Les crypto-monnaies, virtuelles par essence, peuvent se perdent à jamais dans les limbes du cyberespace en cas de mort physique de celui qui en détient la clé cryptographique. Des héritiers peuvent se retrouver dans l’incapacité de recouvrer les bitcoins d’un parent décédé (voir Exp n° 442, interview de M. Fontaine). Dernièrement, 115 000 clients de QuadrigaCX, premier marché canadien d’échanges de crypto-monnaies, ont perdu leur cyber argent, faute de pouvoir récupérer la clé de chiffrement détenue par le président de la plateforme, subitement décédé en décembre dernier. Dans l’impossibilité de rembourser la dette envers ses clients, soit environ 169 millions d’euros, QuadrigaCX a demandé à être placée sous la protection de la loi sur les faillites. Elle a obtenu une ordonnance de protection de 30 jours pour tenter de récupérer les fonds.
Le piratage informatique des plateformes de crypto-monnaies est loin de représenter un risque virtuel. Dernièrement, le site coréen Coinbin a cessé ses activités suite à un détournement de fond effectué par un de ses salariés. D’autres ont subi de massives cyberattaques et se sont faits dépouiller. Afin de protéger l’argent de ses clients, le fondateur de QuadrigaCX avait déposé les fonds, notamment de 26.500 Bitcoin, 430.000 Ether, ainsi que des millions de dollars en Bitcoin Cash SV, Bitcoin Gold et Litecoin, dans des « portefeuilles froids », un support hors ligne chiffré, en attendant de procéder aux transactions en ligne.

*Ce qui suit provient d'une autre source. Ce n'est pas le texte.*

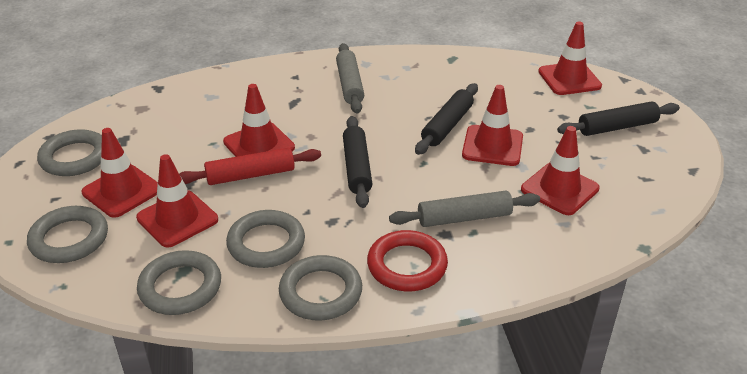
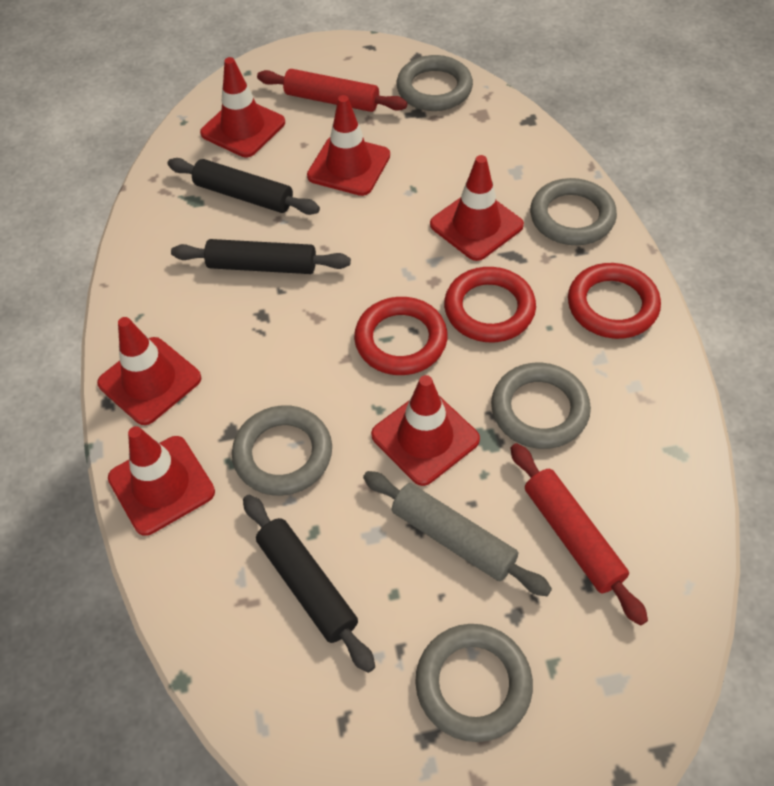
grey rolling pin: [336,43,364,114] [389,191,540,227] = 2 -> [363,471,552,596] = 1
red ring: [367,230,448,291] = 1 -> [354,297,448,375] [444,267,536,342] [568,263,661,339] = 3
red rolling pin: [179,148,321,185] = 1 -> [257,69,407,112] [511,443,648,626] = 2

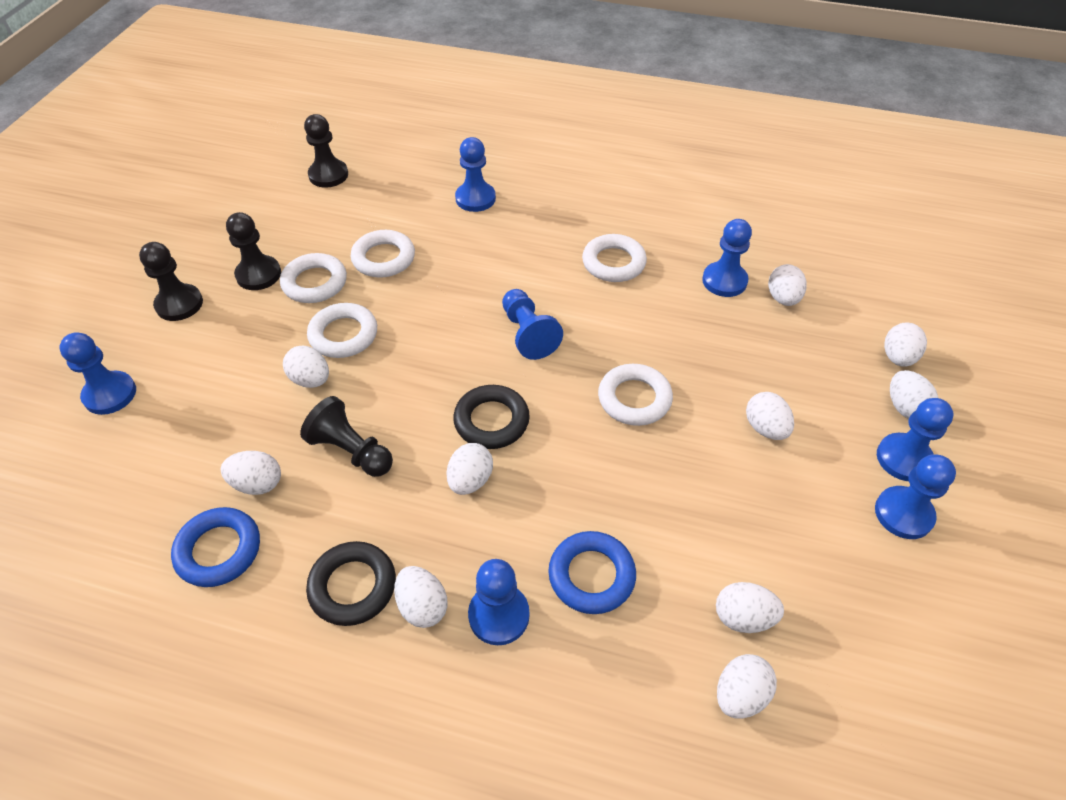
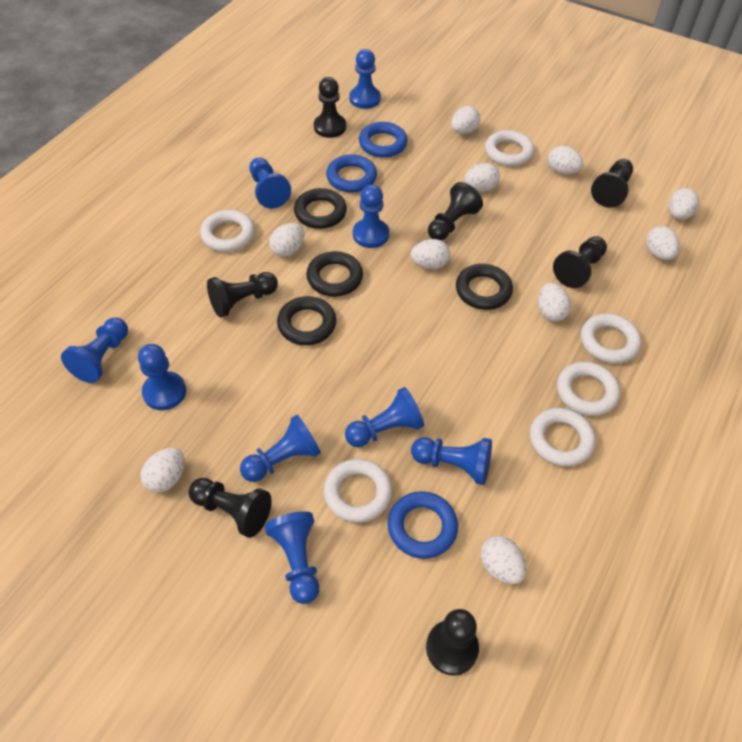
black pawn: [139,242,203,321] [226,212,281,290] [300,396,393,477] [304,114,348,188] = 4 -> [188,478,272,538] [207,272,278,318] [314,77,346,138] [426,609,479,676] [428,182,483,241] [553,236,607,288] [591,159,633,208] = 7
black ring: [306,541,396,626] [453,385,530,449] = 2 -> [277,296,336,345] [294,188,347,229] [306,251,363,297] [456,264,513,310] = 4
blue pawn: [59,332,136,415] [455,137,496,212] [468,559,530,645] [502,289,563,360] [702,219,752,297] [875,454,956,539] [877,398,954,481] = 7 -> [61,318,128,383] [138,344,186,410] [240,415,321,482] [249,157,291,208] [265,511,319,604] [345,387,424,447] [349,49,381,109] [353,184,389,248] [411,437,492,485] = 9
blue ring: [171,507,260,587] [548,531,636,614] = 2 -> [326,154,377,192] [359,122,408,158] [388,491,458,559] = 3
white ring: [280,253,347,303] [307,303,377,358] [351,230,415,278] [582,234,647,282] [598,364,673,426] = 5 -> [200,210,255,252] [324,459,392,523] [485,130,534,166] [530,408,596,467] [557,362,620,416] [581,313,641,364] = 6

Ces « portefeuilles froids » étaient bien protégés par le chiffrement des données, impossibles à déchiffrer sans le bon mot de passe. Or, le fondateur de QuadrigaCX était le seul détenteur du mot de passe des clés cryptographiques qui se trouvent sur l’ordinateur du défunt, lui-même crypté. Un expert en sécurité informatique désigné par le tribunal a tenté, sans succès, d’accéder au contenu de l’ordinateur.
Le premier marché canadien de crypto-monnaies a sombré à cause d’un excès de sécurité de son président. Plus qu’un excès de sécurité, il s’agit d’un manque d’anticipation des scénarios possibles. Première erreur, les clés cryptographiques étaient détenues par une seule personne. D’autres plateformes comme Coinbase ou encore Binance qui utilisent les « portefeuilles froids » ont recours à un système multi-signatures qui divise les clés privées entre différentes personnes. Deuxième erreur, les clés de chiffrement n’avaient pas été déposées chez un tiers de séquestre, une vraie mesure de sécurité.